### Aim of the task
Reproduce every line of the data below verbatim, omitting the pictures.

### Recorded data
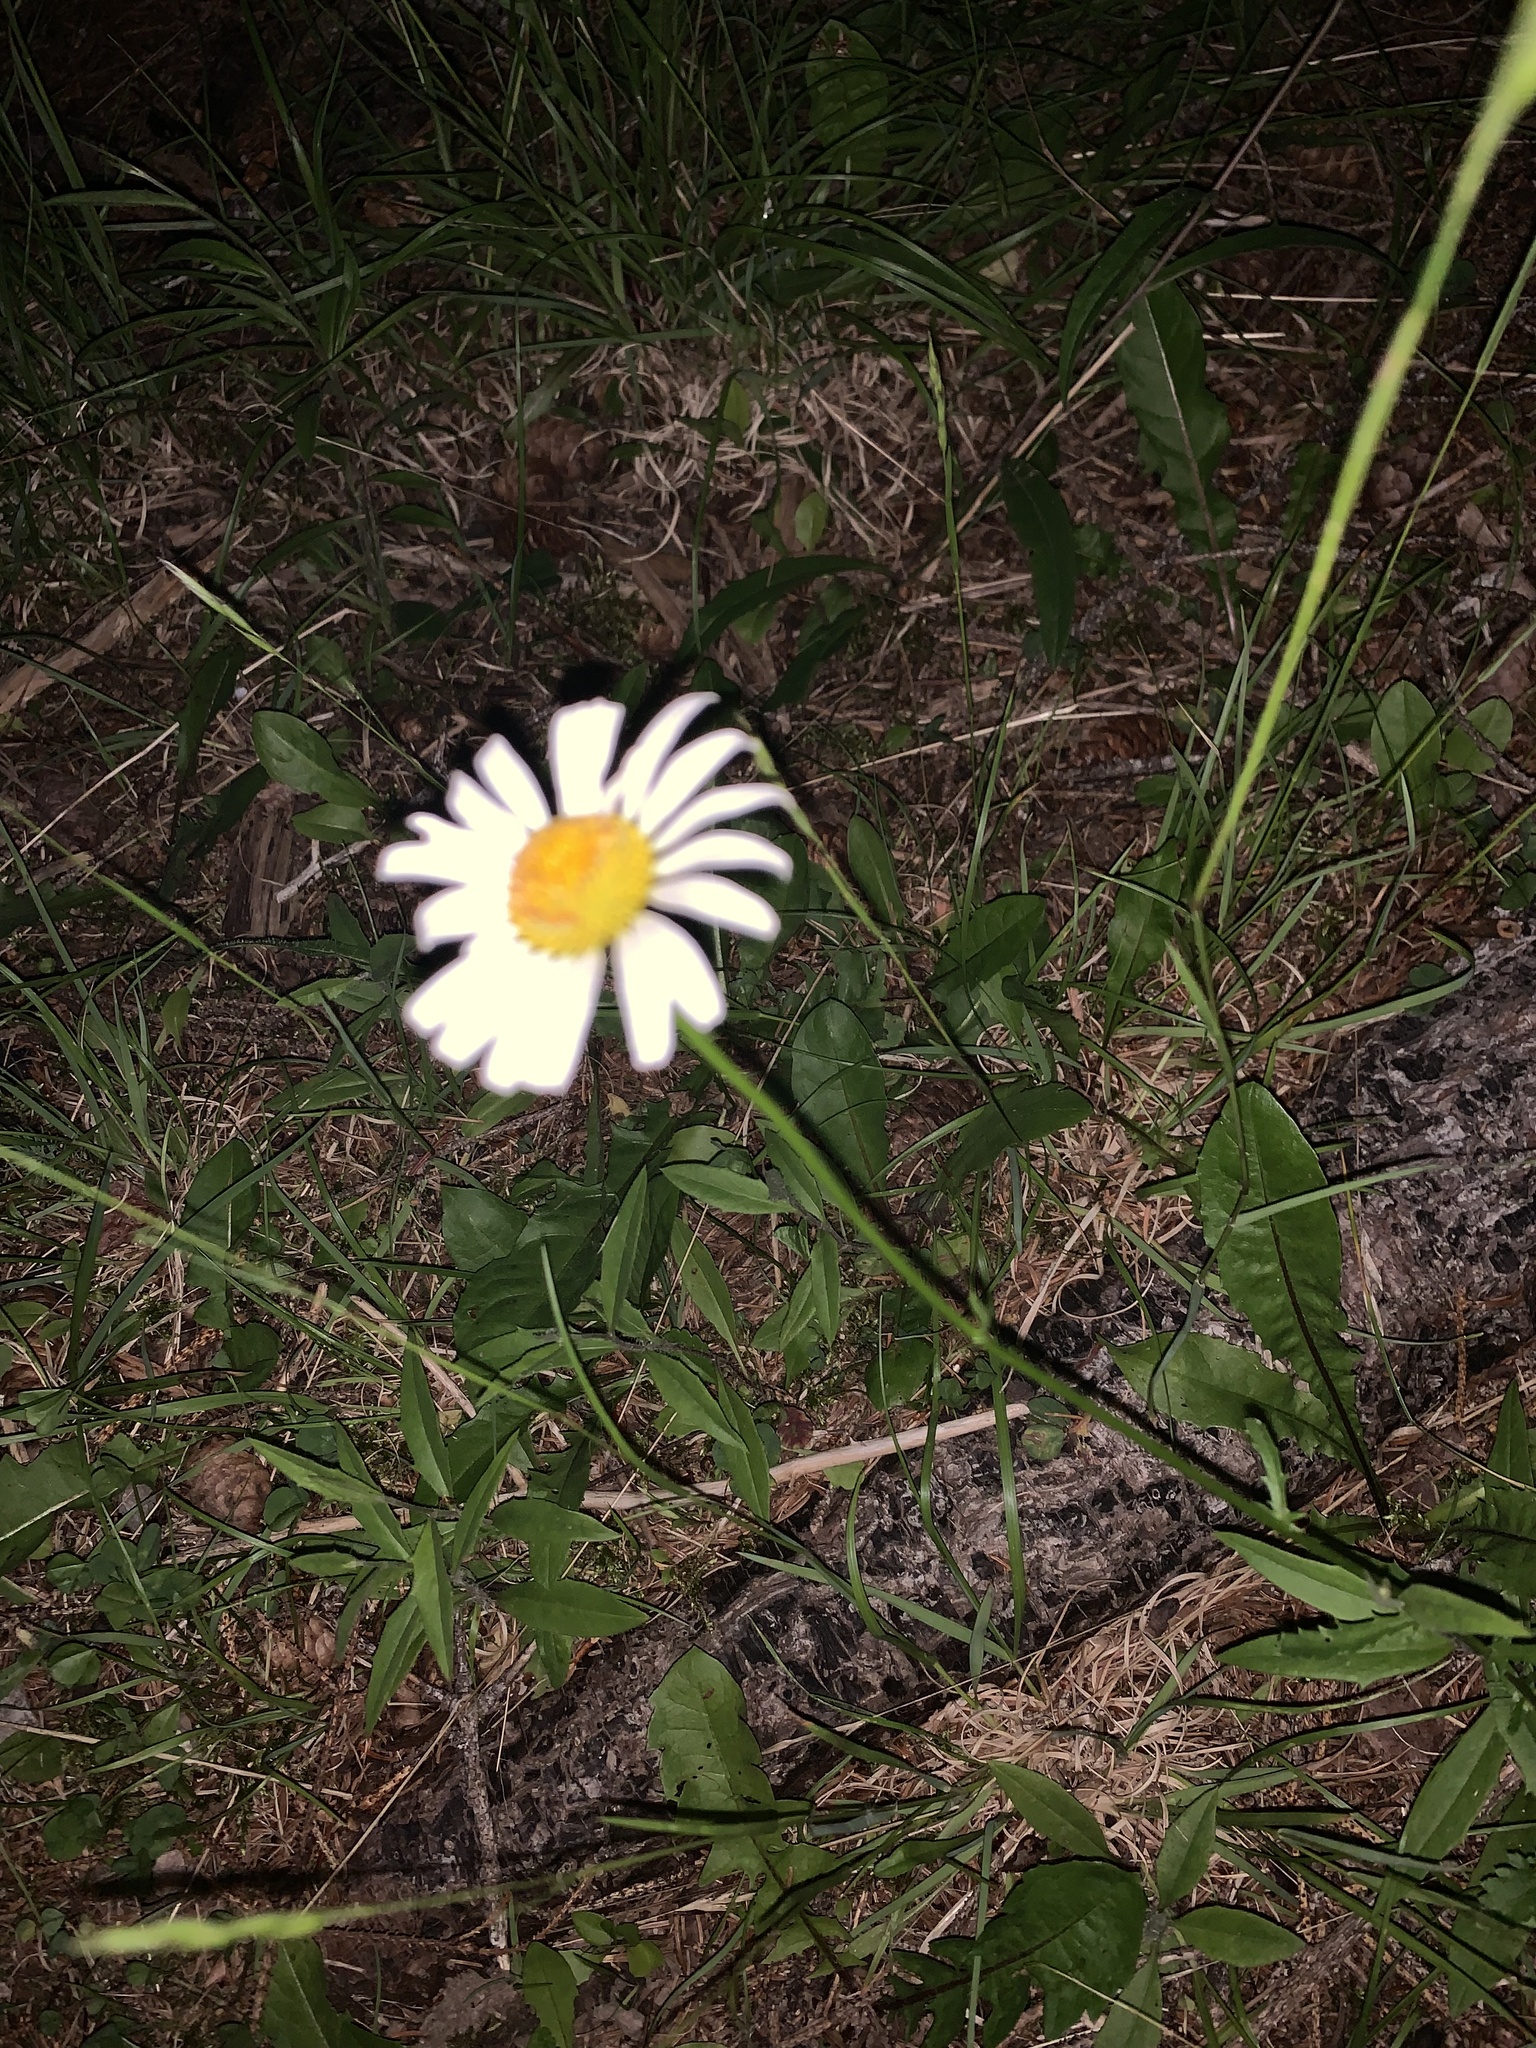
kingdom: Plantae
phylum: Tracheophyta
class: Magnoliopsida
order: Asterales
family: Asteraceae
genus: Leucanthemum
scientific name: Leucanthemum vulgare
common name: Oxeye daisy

### Complete output
kingdom: Plantae
phylum: Tracheophyta
class: Magnoliopsida
order: Asterales
family: Asteraceae
genus: Leucanthemum
scientific name: Leucanthemum vulgare
common name: Oxeye daisy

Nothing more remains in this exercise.